Now tennis is a sport that has come up since Sylvia and I were children together, but I recalled, with a guilty blush, the time when she and I won the village championship in doubles in an all day siege of croquet, so what could I say in my own defence? Therefore I went with Phyllis to the tennis-court and sat for two long and inexpressibly dreary hours watching the senseless and stupid proceedings. It was pleasant to reflect that I was with Sylvia's daughter, and I tried to imagine that the keen interest of youth still remained, but I was sadly out of place. I am satisfied that this game of tennis has nothing of the fascinating quality of croquet. On our arrival home Phyllis kissed me, and thanked me for what she called my "self-denial," but after that one experience Frederick represented me at the tennis-court, as, indeed, the good-natured boy consented to do at many similar festivities.
And so the summer wore gradually away, one day's enjoyment lazily following another's, with nothing to disturb the serenity of my life, or to interfere with the calm content into which I had settled. Phyllis was everything that a moderate and reasonable lover could wish—kind, gentle, affectionate within the bounds of maidenly discretion, attentive to my wishes, and considerate of my caprices. The more I saw of her the more I was persuaded that I had chosen wisely and well. One afternoon—Frederick, at my suggestion, had gallantly given up his work in the office and taken Phyllis down the river. I sat with Bunsey in the library, and took occasion to expound to him the philosophy of perfect love.

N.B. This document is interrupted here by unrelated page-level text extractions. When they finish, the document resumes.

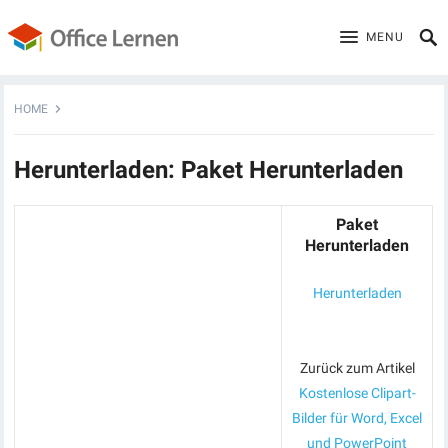
MENU
HOME
Herunterladen: Paket Herunterladen
Paket
Herunterladen
Herunterladen
Zurück zum Artikel
Kostenlose Clipart-
Bilder für Word, Excel
und PowerPoint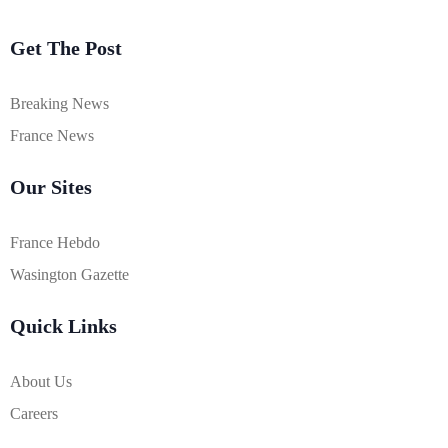
Get The Post
Breaking News
France News
Our Sites
France Hebdo
Wasington Gazette
Quick Links
About Us
Careers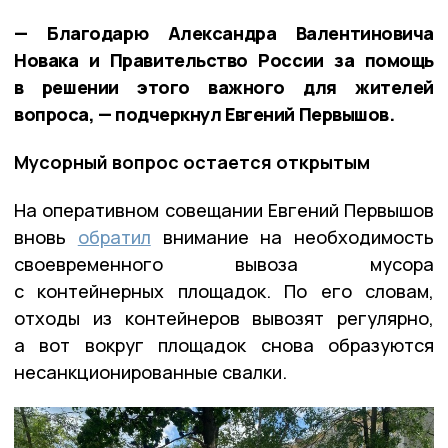
— Благодарю Александра Валентиновича
Новака и Правительство России за помощь
в решении этого важного для жителей
вопроса, — подчеркнул Евгений Первышов.
Мусорный вопрос остается открытым
На оперативном совещании Евгений Первышов
вновь
обратил
внимание на необходимость
своевременного вывоза мусора
с контейнерных площадок. По его словам,
отходы из контейнеров вывозят регулярно,
а вот вокруг площадок снова образуются
несанкционированные свалки.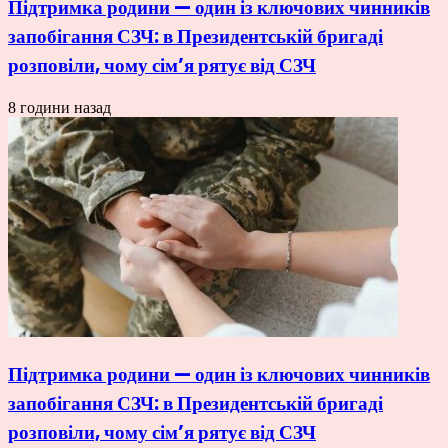
Підтримка родини — один із ключових чинників
запобігання СЗЧ: в Президентській бригаді
розповіли, чому сім’я рятує від СЗЧ
8 години назад
Підтримка родини — один із ключових чинників
запобігання СЗЧ: в Президентській бригаді
розповіли, чому сім’я рятує від СЗЧ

"The trouble is," I said, "that people rush blindly into matrimony. They think they are in love, work themselves up to the proper pitch of madness, propose and marry while they are in delirium. Hence, so much of the wretchedness and misery that we see in the homes of our friends. For my part I am committed to the doctrine of affinities. It is true that I, like many others, was guilty of the usual folly in my youth, and perhaps that gave me the wisdom to wait for my second venture until precisely the fight party came along. Matrimony, Bunsey, is an exact science. If we regulate our passion, control all silly emotion, study feminine nature as critically and methodically as we investigate a mathematical problem, and commit ourselves only when the affinity presents herself, we shall make no mistakes. For, after all, what is an affinity? Nothing more than a human being sent by Providence as perfectly adapted to the wheels and curves of your nature."
"A very pretty theory," retorted Bunsey, grimly; "and, by the way, when do you think of rushing into matrimony?"
"Really," I said, somewhat confused, "to be entirely honest with you, I have not settled on any particular day. You see Phyllis should have her fling. She is very young."
"True, but you are not."
As Bunsey said this he rose and tossed his cigar out of the window. "Stanhope," he went on, "we are old friends, and I don't wish to be continually seeming to interfere with your business, but if I were a man with fifty years leering hideously at me, and engaged to a pretty girl of two and twenty, I'd make quick work of it before Providence came along with a younger affinity in a Panama hat, negligée shirt, and duck trousers."
I stared at him with a sort of helpless amazement. "Exactly what do you mean?" I asked.